[Collected data entries]
'''

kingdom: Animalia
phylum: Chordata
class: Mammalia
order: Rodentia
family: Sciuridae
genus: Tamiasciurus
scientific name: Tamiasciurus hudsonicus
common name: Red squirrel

'''
'''

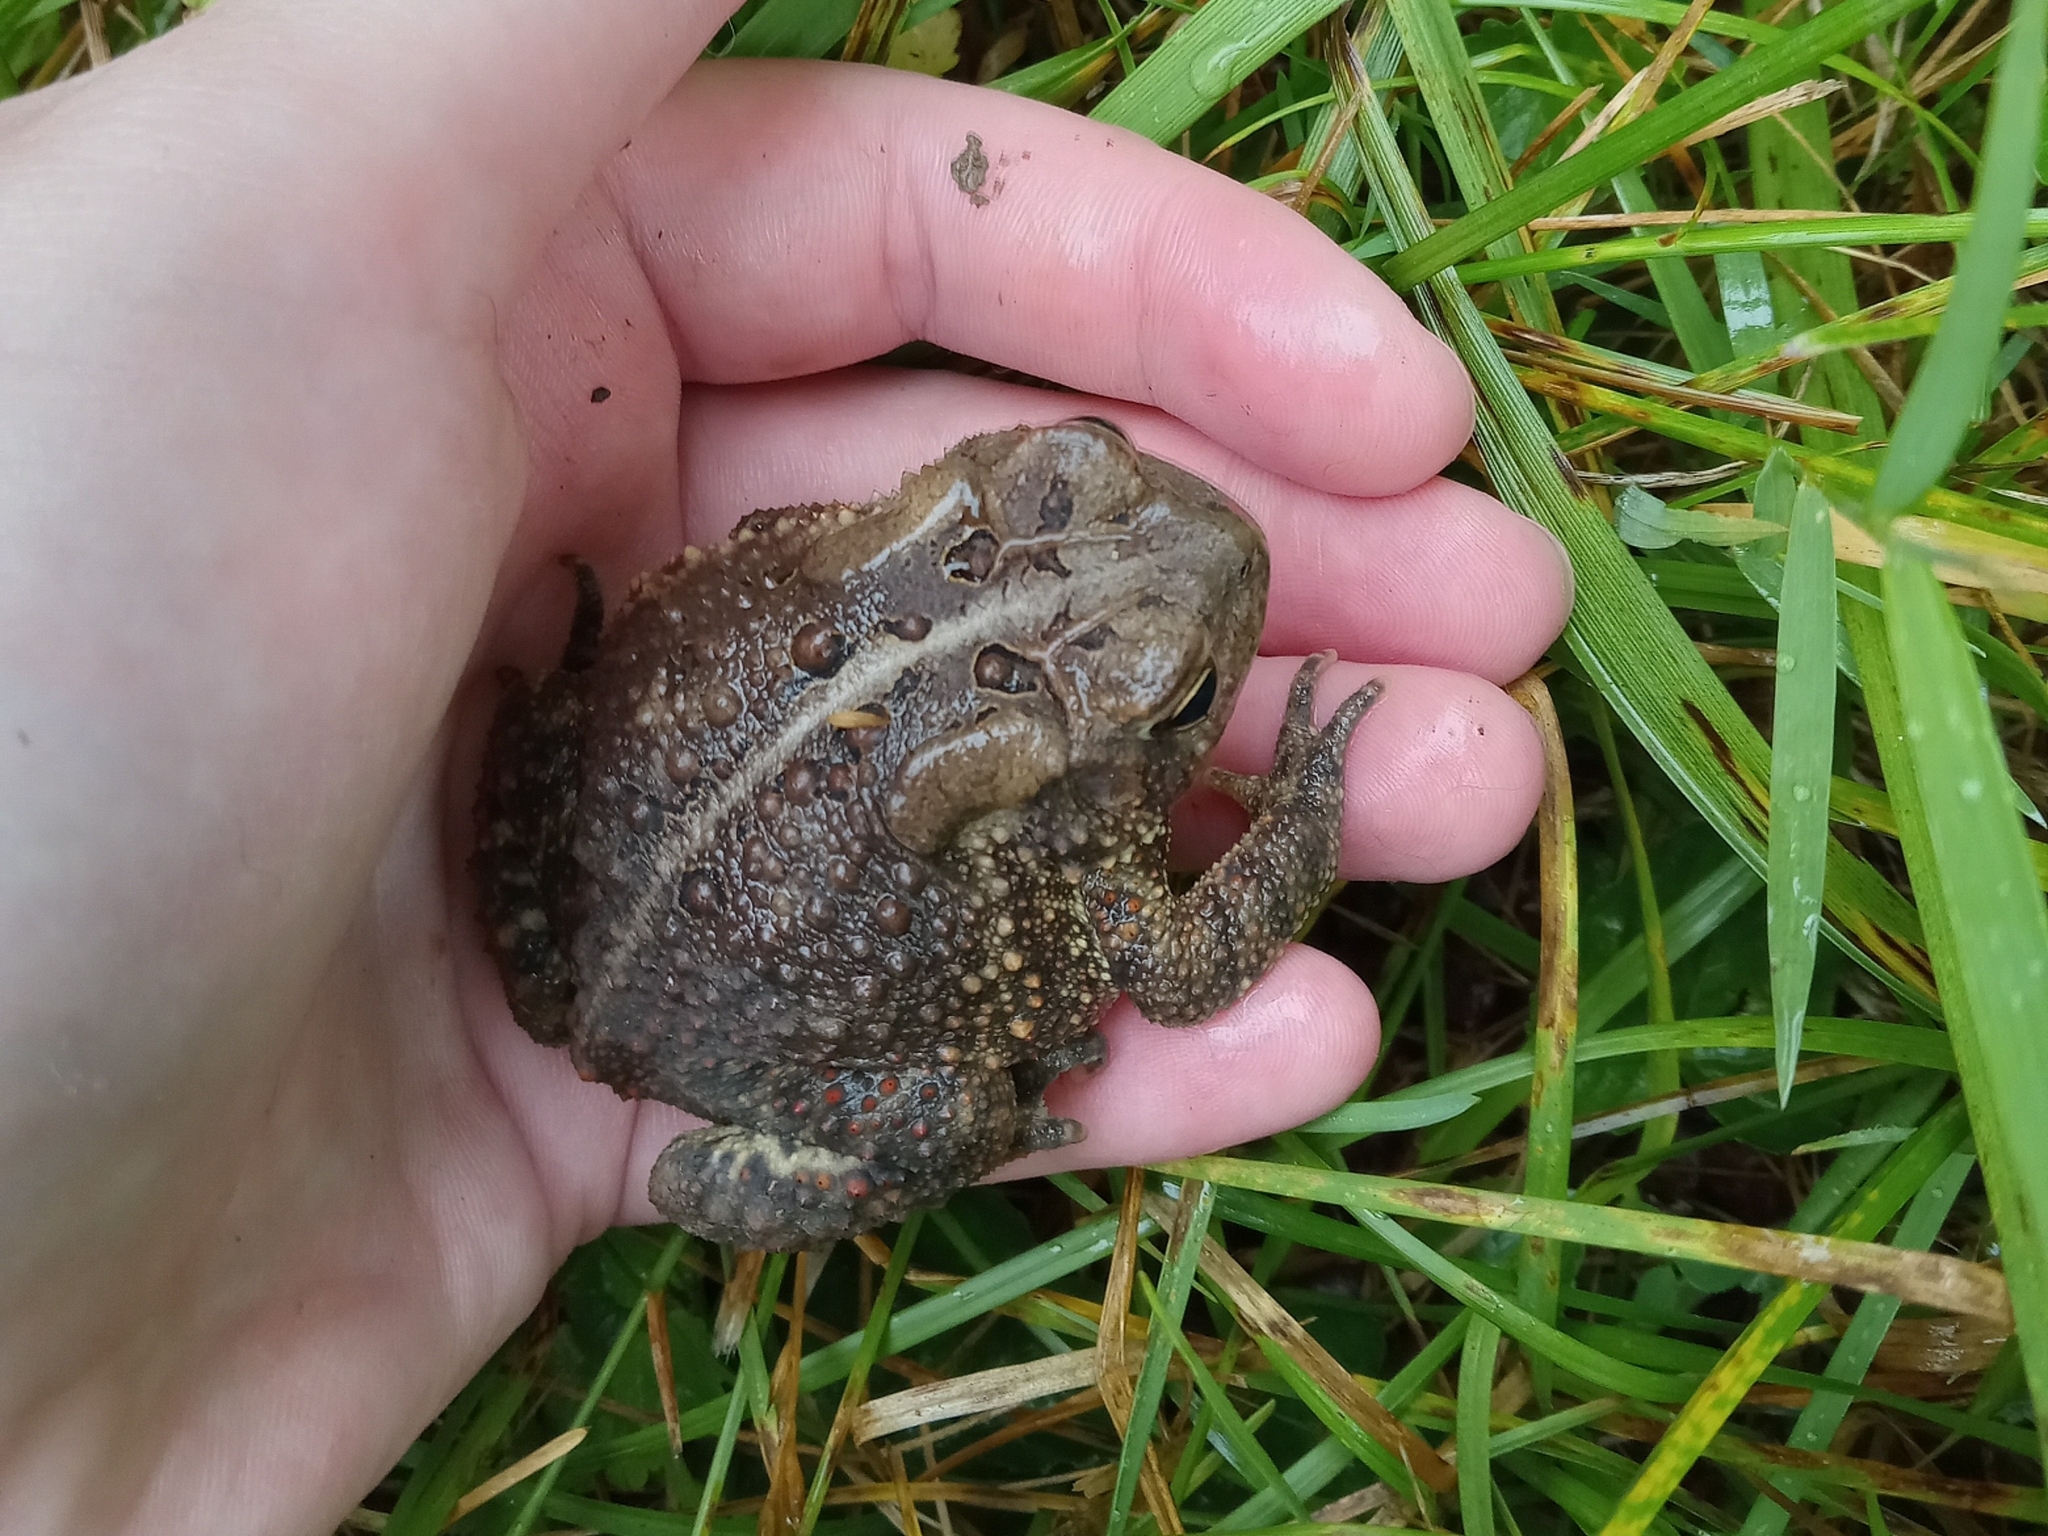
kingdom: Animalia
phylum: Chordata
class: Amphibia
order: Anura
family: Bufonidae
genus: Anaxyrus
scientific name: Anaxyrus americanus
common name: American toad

'''
'''

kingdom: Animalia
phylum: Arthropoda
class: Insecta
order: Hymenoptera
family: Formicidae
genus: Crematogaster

'''

→ **Written request**
Retype the lines of the items from the line with "order: Anura" to the line with "common name: American toad", with no changes.

→ **Reply**
order: Anura
family: Bufonidae
genus: Anaxyrus
scientific name: Anaxyrus americanus
common name: American toad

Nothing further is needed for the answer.